(INPUT RECORDS)
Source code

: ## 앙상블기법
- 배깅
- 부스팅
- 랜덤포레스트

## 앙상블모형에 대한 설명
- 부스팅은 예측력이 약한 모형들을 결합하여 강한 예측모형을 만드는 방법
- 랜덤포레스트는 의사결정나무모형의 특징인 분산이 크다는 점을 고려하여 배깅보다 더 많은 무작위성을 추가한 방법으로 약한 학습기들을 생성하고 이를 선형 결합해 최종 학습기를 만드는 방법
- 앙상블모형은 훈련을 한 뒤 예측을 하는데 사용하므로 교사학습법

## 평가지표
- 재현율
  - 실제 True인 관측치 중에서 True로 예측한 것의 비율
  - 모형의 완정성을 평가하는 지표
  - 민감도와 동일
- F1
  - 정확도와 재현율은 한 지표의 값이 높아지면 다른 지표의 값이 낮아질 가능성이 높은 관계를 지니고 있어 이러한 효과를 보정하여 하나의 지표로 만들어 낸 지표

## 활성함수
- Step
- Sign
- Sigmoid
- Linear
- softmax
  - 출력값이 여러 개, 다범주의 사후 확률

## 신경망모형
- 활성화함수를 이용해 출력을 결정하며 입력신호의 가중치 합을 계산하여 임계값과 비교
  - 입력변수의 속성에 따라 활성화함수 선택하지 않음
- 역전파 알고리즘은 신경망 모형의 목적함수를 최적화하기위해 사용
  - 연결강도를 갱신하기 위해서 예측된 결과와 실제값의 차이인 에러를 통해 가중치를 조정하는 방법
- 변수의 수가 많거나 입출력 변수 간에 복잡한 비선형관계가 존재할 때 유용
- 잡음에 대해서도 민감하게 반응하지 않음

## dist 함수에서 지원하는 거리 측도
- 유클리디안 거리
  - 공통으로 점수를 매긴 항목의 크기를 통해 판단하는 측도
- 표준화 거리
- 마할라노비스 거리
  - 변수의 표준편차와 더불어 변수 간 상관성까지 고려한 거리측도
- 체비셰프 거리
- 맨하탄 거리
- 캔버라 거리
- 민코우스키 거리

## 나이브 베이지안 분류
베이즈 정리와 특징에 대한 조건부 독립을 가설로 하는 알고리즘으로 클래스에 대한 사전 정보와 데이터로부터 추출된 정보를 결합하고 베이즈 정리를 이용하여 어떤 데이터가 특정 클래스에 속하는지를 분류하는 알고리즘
(End INPUT RECORDS)
* PROBLEM *
Every single record is to be set down again, unaltered.

* EXERCISE RESPONSE *
Source code

: ## 앙상블기법
- 배깅
- 부스팅
- 랜덤포레스트

## 앙상블모형에 대한 설명
- 부스팅은 예측력이 약한 모형들을 결합하여 강한 예측모형을 만드는 방법
- 랜덤포레스트는 의사결정나무모형의 특징인 분산이 크다는 점을 고려하여 배깅보다 더 많은 무작위성을 추가한 방법으로 약한 학습기들을 생성하고 이를 선형 결합해 최종 학습기를 만드는 방법
- 앙상블모형은 훈련을 한 뒤 예측을 하는데 사용하므로 교사학습법

## 평가지표
- 재현율
  - 실제 True인 관측치 중에서 True로 예측한 것의 비율
  - 모형의 완정성을 평가하는 지표
  - 민감도와 동일
- F1
  - 정확도와 재현율은 한 지표의 값이 높아지면 다른 지표의 값이 낮아질 가능성이 높은 관계를 지니고 있어 이러한 효과를 보정하여 하나의 지표로 만들어 낸 지표

## 활성함수
- Step
- Sign
- Sigmoid
- Linear
- softmax
  - 출력값이 여러 개, 다범주의 사후 확률

## 신경망모형
- 활성화함수를 이용해 출력을 결정하며 입력신호의 가중치 합을 계산하여 임계값과 비교
  - 입력변수의 속성에 따라 활성화함수 선택하지 않음
- 역전파 알고리즘은 신경망 모형의 목적함수를 최적화하기위해 사용
  - 연결강도를 갱신하기 위해서 예측된 결과와 실제값의 차이인 에러를 통해 가중치를 조정하는 방법
- 변수의 수가 많거나 입출력 변수 간에 복잡한 비선형관계가 존재할 때 유용
- 잡음에 대해서도 민감하게 반응하지 않음

## dist 함수에서 지원하는 거리 측도
- 유클리디안 거리
  - 공통으로 점수를 매긴 항목의 크기를 통해 판단하는 측도
- 표준화 거리
- 마할라노비스 거리
  - 변수의 표준편차와 더불어 변수 간 상관성까지 고려한 거리측도
- 체비셰프 거리
- 맨하탄 거리
- 캔버라 거리
- 민코우스키 거리

## 나이브 베이지안 분류
베이즈 정리와 특징에 대한 조건부 독립을 가설로 하는 알고리즘으로 클래스에 대한 사전 정보와 데이터로부터 추출된 정보를 결합하고 베이즈 정리를 이용하여 어떤 데이터가 특정 클래스에 속하는지를 분류하는 알고리즘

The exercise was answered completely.